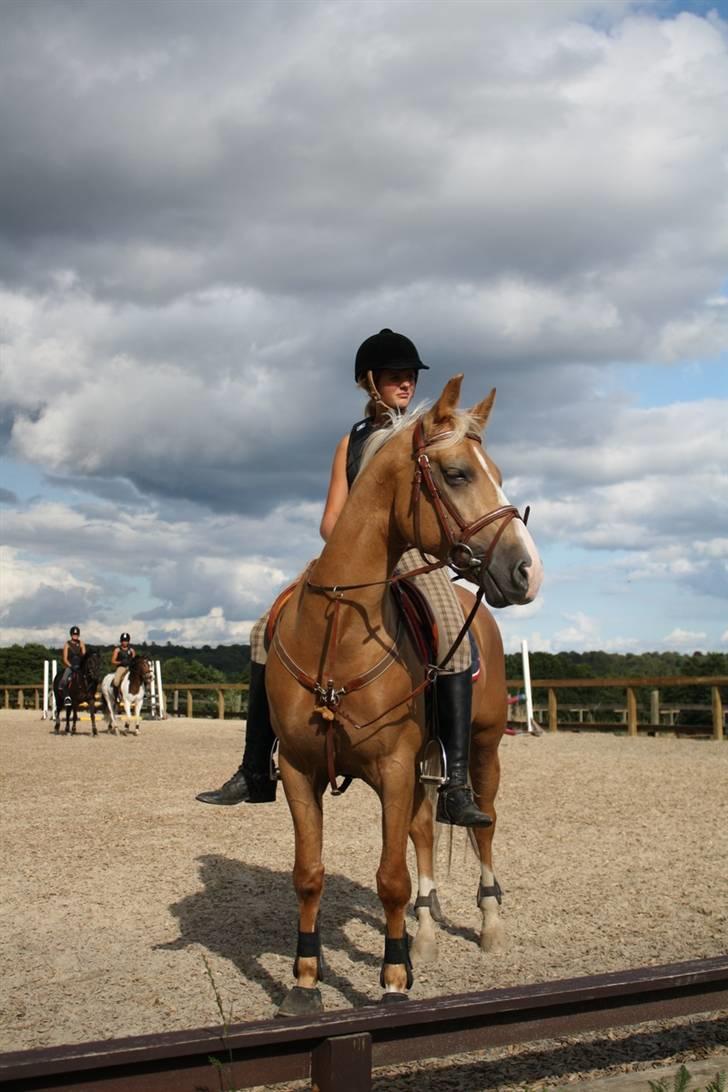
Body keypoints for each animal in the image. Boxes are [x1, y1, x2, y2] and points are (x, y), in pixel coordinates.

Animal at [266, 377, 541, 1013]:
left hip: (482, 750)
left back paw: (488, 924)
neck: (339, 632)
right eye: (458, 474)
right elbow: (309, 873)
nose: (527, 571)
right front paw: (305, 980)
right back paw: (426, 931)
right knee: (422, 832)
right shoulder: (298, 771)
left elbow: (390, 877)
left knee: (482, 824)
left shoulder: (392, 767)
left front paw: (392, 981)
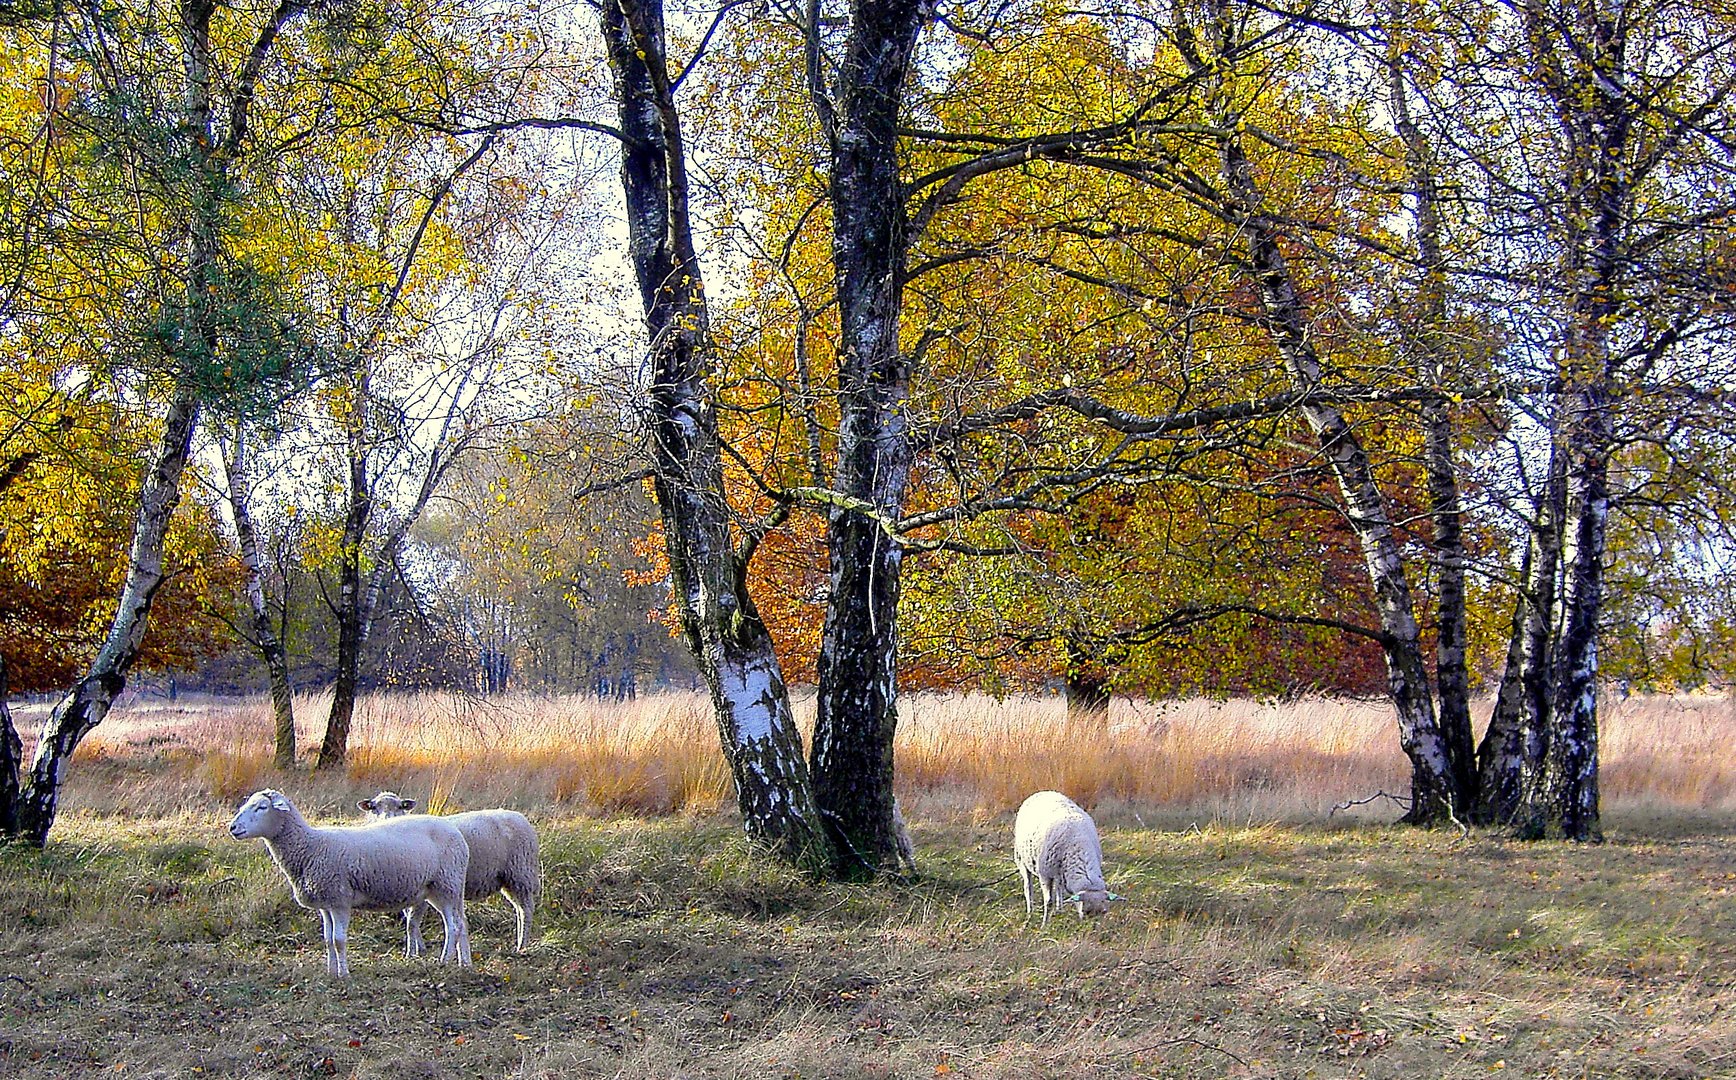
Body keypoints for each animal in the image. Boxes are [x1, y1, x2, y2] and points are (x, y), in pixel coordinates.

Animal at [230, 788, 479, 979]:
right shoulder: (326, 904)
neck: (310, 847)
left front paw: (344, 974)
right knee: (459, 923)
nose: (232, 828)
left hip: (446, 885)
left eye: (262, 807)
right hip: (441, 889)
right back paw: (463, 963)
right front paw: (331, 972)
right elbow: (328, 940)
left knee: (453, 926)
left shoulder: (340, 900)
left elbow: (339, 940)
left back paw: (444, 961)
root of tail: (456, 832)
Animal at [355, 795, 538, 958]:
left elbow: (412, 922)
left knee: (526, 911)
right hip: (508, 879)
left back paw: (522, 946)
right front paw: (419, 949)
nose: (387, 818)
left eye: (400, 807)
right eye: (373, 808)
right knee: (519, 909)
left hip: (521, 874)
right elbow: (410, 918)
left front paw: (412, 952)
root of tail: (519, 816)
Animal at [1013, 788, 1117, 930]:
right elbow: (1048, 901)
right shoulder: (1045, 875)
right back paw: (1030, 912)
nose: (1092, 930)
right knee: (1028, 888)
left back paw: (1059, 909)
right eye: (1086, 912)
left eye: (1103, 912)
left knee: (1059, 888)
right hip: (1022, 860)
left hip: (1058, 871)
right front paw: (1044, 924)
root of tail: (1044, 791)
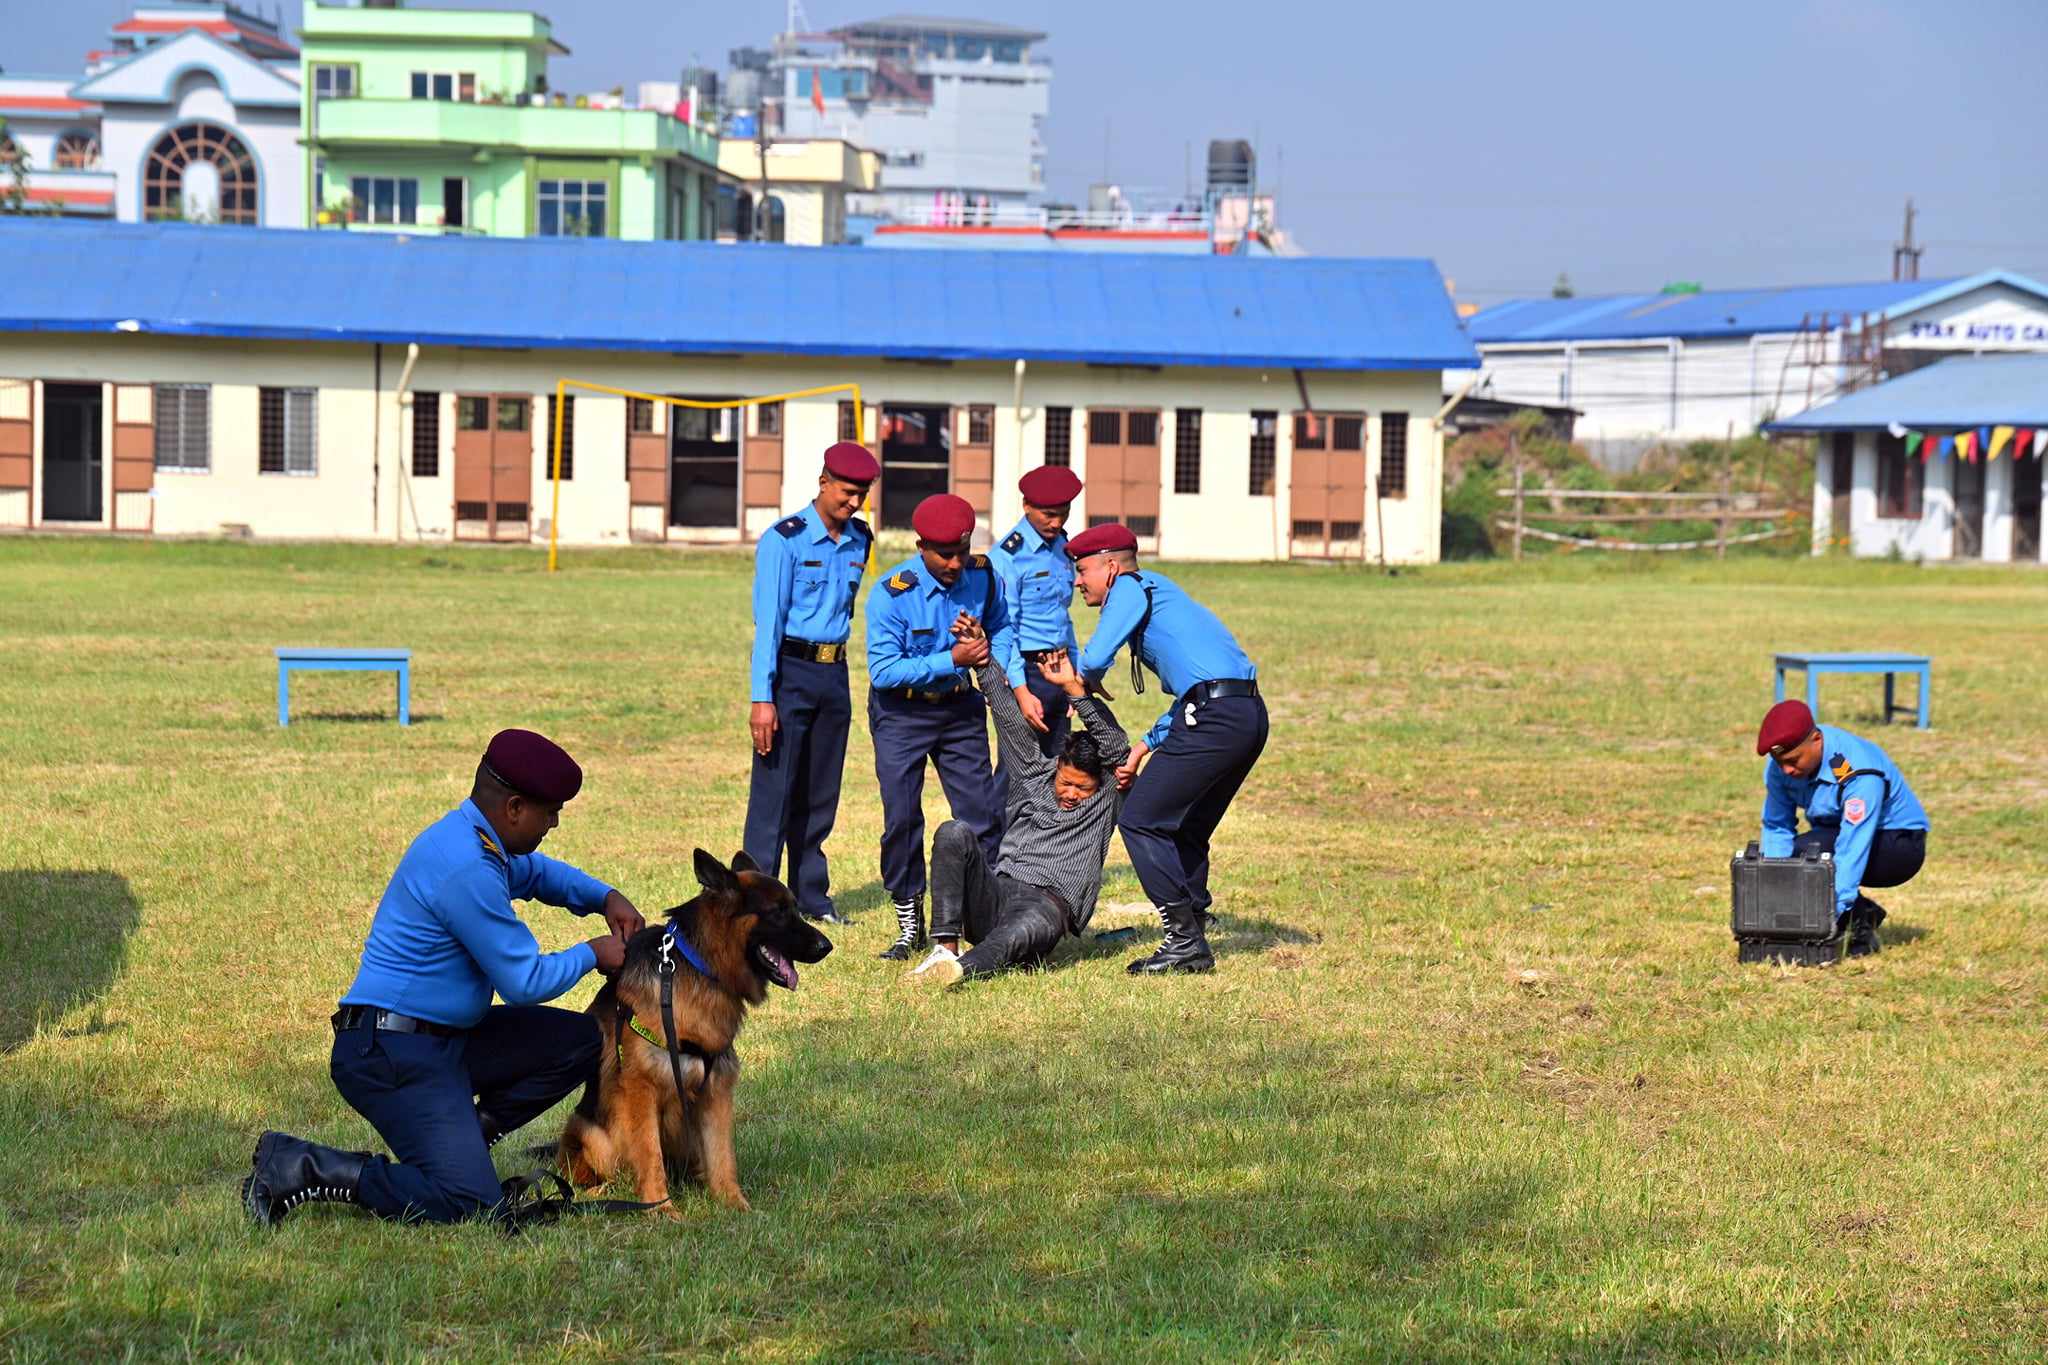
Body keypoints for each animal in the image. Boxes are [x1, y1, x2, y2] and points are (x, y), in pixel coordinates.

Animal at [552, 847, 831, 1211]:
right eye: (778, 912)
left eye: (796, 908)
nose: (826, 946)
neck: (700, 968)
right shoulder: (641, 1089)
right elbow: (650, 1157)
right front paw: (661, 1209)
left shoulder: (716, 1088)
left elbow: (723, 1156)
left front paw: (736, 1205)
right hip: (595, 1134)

§ **Your assignment**: In the data above, find each line that has the word "knee" and copy it out.

§ **Your solution**:
right knee: (422, 832)
left knee: (482, 824)
right knee: (459, 923)
left knee: (453, 926)
left knee: (526, 911)
right knee: (519, 909)
right knee: (1028, 888)
left knee: (1059, 888)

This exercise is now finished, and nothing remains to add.